Data extract section start

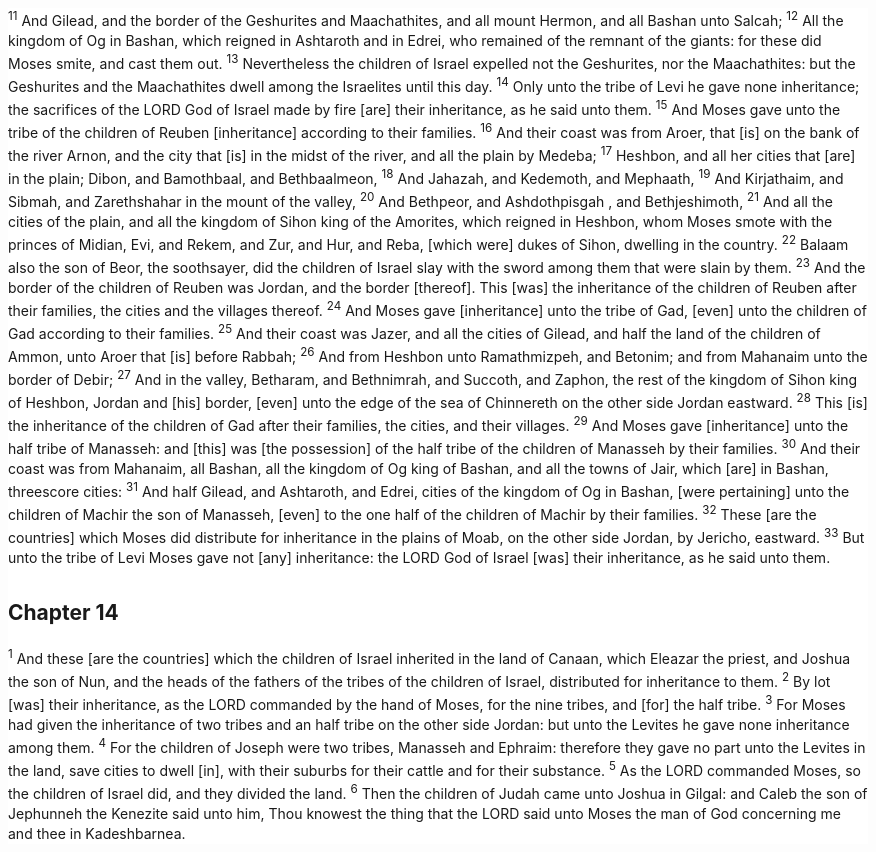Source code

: <sup>11</sup> And Gilead, and the border of the Geshurites and Maachathites, and all mount Hermon, and all Bashan unto Salcah;
<sup>12</sup> All the kingdom of Og in Bashan, which reigned in Ashtaroth and in Edrei, who remained of the remnant of the giants: for these did Moses smite, and cast them out.
<sup>13</sup> Nevertheless the children of Israel expelled not the Geshurites, nor the Maachathites: but the Geshurites and the Maachathites dwell among the Israelites until this day.
<sup>14</sup> Only unto the tribe of Levi he gave none inheritance; the sacrifices of the LORD God of Israel made by fire [are] their inheritance, as he said unto them.
<sup>15</sup> And Moses gave unto the tribe of the children of Reuben [inheritance] according to their families.
<sup>16</sup> And their coast was from Aroer, that [is] on the bank of the river Arnon, and the city that [is] in the midst of the river, and all the plain by Medeba;
<sup>17</sup> Heshbon, and all her cities that [are] in the plain; Dibon, and Bamothbaal, and Bethbaalmeon,
<sup>18</sup> And Jahazah, and Kedemoth, and Mephaath,
<sup>19</sup> And Kirjathaim, and Sibmah, and Zarethshahar in the mount of the valley,
<sup>20</sup> And Bethpeor, and Ashdothpisgah , and Bethjeshimoth,
<sup>21</sup> And all the cities of the plain, and all the kingdom of Sihon king of the Amorites, which reigned in Heshbon, whom Moses smote with the princes of Midian, Evi, and Rekem, and Zur, and Hur, and Reba, [which were] dukes of Sihon, dwelling in the country.
<sup>22</sup> Balaam also the son of Beor, the soothsayer, did the children of Israel slay with the sword among them that were slain by them.
<sup>23</sup> And the border of the children of Reuben was Jordan, and the border [thereof]. This [was] the inheritance of the children of Reuben after their families, the cities and the villages thereof.
<sup>24</sup> And Moses gave [inheritance] unto the tribe of Gad, [even] unto the children of Gad according to their families.
<sup>25</sup> And their coast was Jazer, and all the cities of Gilead, and half the land of the children of Ammon, unto Aroer that [is] before Rabbah;
<sup>26</sup> And from Heshbon unto Ramathmizpeh, and Betonim; and from Mahanaim unto the border of Debir;
<sup>27</sup> And in the valley, Betharam, and Bethnimrah, and Succoth, and Zaphon, the rest of the kingdom of Sihon king of Heshbon, Jordan and [his] border, [even] unto the edge of the sea of Chinnereth on the other side Jordan eastward.
<sup>28</sup> This [is] the inheritance of the children of Gad after their families, the cities, and their villages.
<sup>29</sup> And Moses gave [inheritance] unto the half tribe of Manasseh: and [this] was [the possession] of the half tribe of the children of Manasseh by their families.
<sup>30</sup> And their coast was from Mahanaim, all Bashan, all the kingdom of Og king of Bashan, and all the towns of Jair, which [are] in Bashan, threescore cities:
<sup>31</sup> And half Gilead, and Ashtaroth, and Edrei, cities of the kingdom of Og in Bashan, [were pertaining] unto the children of Machir the son of Manasseh, [even] to the one half of the children of Machir by their families.
<sup>32</sup> These [are the countries] which Moses did distribute for inheritance in the plains of Moab, on the other side Jordan, by Jericho, eastward.
<sup>33</sup> But unto the tribe of Levi Moses gave not [any] inheritance: the LORD God of Israel [was] their inheritance, as he said unto them.
## Chapter 14

<sup>1</sup> And these [are the countries] which the children of Israel inherited in the land of Canaan, which Eleazar the priest, and Joshua the son of Nun, and the heads of the fathers of the tribes of the children of Israel, distributed for inheritance to them.
<sup>2</sup> By lot [was] their inheritance, as the LORD commanded by the hand of Moses, for the nine tribes, and [for] the half tribe.
<sup>3</sup> For Moses had given the inheritance of two tribes and an half tribe on the other side Jordan: but unto the Levites he gave none inheritance among them.
<sup>4</sup> For the children of Joseph were two tribes, Manasseh and Ephraim: therefore they gave no part unto the Levites in the land, save cities to dwell [in], with their suburbs for their cattle and for their substance.
<sup>5</sup> As the LORD commanded Moses, so the children of Israel did, and they divided the land.
<sup>6</sup> Then the children of Judah came unto Joshua in Gilgal: and Caleb the son of Jephunneh the Kenezite said unto him, Thou knowest the thing that the LORD said unto Moses the man of God concerning me and thee in Kadeshbarnea.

Data extract section end

- Request
Leaving out the pictures, return the records exactly as given.

- Written answer
Source code

: <sup>11</sup> And Gilead, and the border of the Geshurites and Maachathites, and all mount Hermon, and all Bashan unto Salcah;
<sup>12</sup> All the kingdom of Og in Bashan, which reigned in Ashtaroth and in Edrei, who remained of the remnant of the giants: for these did Moses smite, and cast them out.
<sup>13</sup> Nevertheless the children of Israel expelled not the Geshurites, nor the Maachathites: but the Geshurites and the Maachathites dwell among the Israelites until this day.
<sup>14</sup> Only unto the tribe of Levi he gave none inheritance; the sacrifices of the LORD God of Israel made by fire [are] their inheritance, as he said unto them.
<sup>15</sup> And Moses gave unto the tribe of the children of Reuben [inheritance] according to their families.
<sup>16</sup> And their coast was from Aroer, that [is] on the bank of the river Arnon, and the city that [is] in the midst of the river, and all the plain by Medeba;
<sup>17</sup> Heshbon, and all her cities that [are] in the plain; Dibon, and Bamothbaal, and Bethbaalmeon,
<sup>18</sup> And Jahazah, and Kedemoth, and Mephaath,
<sup>19</sup> And Kirjathaim, and Sibmah, and Zarethshahar in the mount of the valley,
<sup>20</sup> And Bethpeor, and Ashdothpisgah , and Bethjeshimoth,
<sup>21</sup> And all the cities of the plain, and all the kingdom of Sihon king of the Amorites, which reigned in Heshbon, whom Moses smote with the princes of Midian, Evi, and Rekem, and Zur, and Hur, and Reba, [which were] dukes of Sihon, dwelling in the country.
<sup>22</sup> Balaam also the son of Beor, the soothsayer, did the children of Israel slay with the sword among them that were slain by them.
<sup>23</sup> And the border of the children of Reuben was Jordan, and the border [thereof]. This [was] the inheritance of the children of Reuben after their families, the cities and the villages thereof.
<sup>24</sup> And Moses gave [inheritance] unto the tribe of Gad, [even] unto the children of Gad according to their families.
<sup>25</sup> And their coast was Jazer, and all the cities of Gilead, and half the land of the children of Ammon, unto Aroer that [is] before Rabbah;
<sup>26</sup> And from Heshbon unto Ramathmizpeh, and Betonim; and from Mahanaim unto the border of Debir;
<sup>27</sup> And in the valley, Betharam, and Bethnimrah, and Succoth, and Zaphon, the rest of the kingdom of Sihon king of Heshbon, Jordan and [his] border, [even] unto the edge of the sea of Chinnereth on the other side Jordan eastward.
<sup>28</sup> This [is] the inheritance of the children of Gad after their families, the cities, and their villages.
<sup>29</sup> And Moses gave [inheritance] unto the half tribe of Manasseh: and [this] was [the possession] of the half tribe of the children of Manasseh by their families.
<sup>30</sup> And their coast was from Mahanaim, all Bashan, all the kingdom of Og king of Bashan, and all the towns of Jair, which [are] in Bashan, threescore cities:
<sup>31</sup> And half Gilead, and Ashtaroth, and Edrei, cities of the kingdom of Og in Bashan, [were pertaining] unto the children of Machir the son of Manasseh, [even] to the one half of the children of Machir by their families.
<sup>32</sup> These [are the countries] which Moses did distribute for inheritance in the plains of Moab, on the other side Jordan, by Jericho, eastward.
<sup>33</sup> But unto the tribe of Levi Moses gave not [any] inheritance: the LORD God of Israel [was] their inheritance, as he said unto them.
## Chapter 14

<sup>1</sup> And these [are the countries] which the children of Israel inherited in the land of Canaan, which Eleazar the priest, and Joshua the son of Nun, and the heads of the fathers of the tribes of the children of Israel, distributed for inheritance to them.
<sup>2</sup> By lot [was] their inheritance, as the LORD commanded by the hand of Moses, for the nine tribes, and [for] the half tribe.
<sup>3</sup> For Moses had given the inheritance of two tribes and an half tribe on the other side Jordan: but unto the Levites he gave none inheritance among them.
<sup>4</sup> For the children of Joseph were two tribes, Manasseh and Ephraim: therefore they gave no part unto the Levites in the land, save cities to dwell [in], with their suburbs for their cattle and for their substance.
<sup>5</sup> As the LORD commanded Moses, so the children of Israel did, and they divided the land.
<sup>6</sup> Then the children of Judah came unto Joshua in Gilgal: and Caleb the son of Jephunneh the Kenezite said unto him, Thou knowest the thing that the LORD said unto Moses the man of God concerning me and thee in Kadeshbarnea.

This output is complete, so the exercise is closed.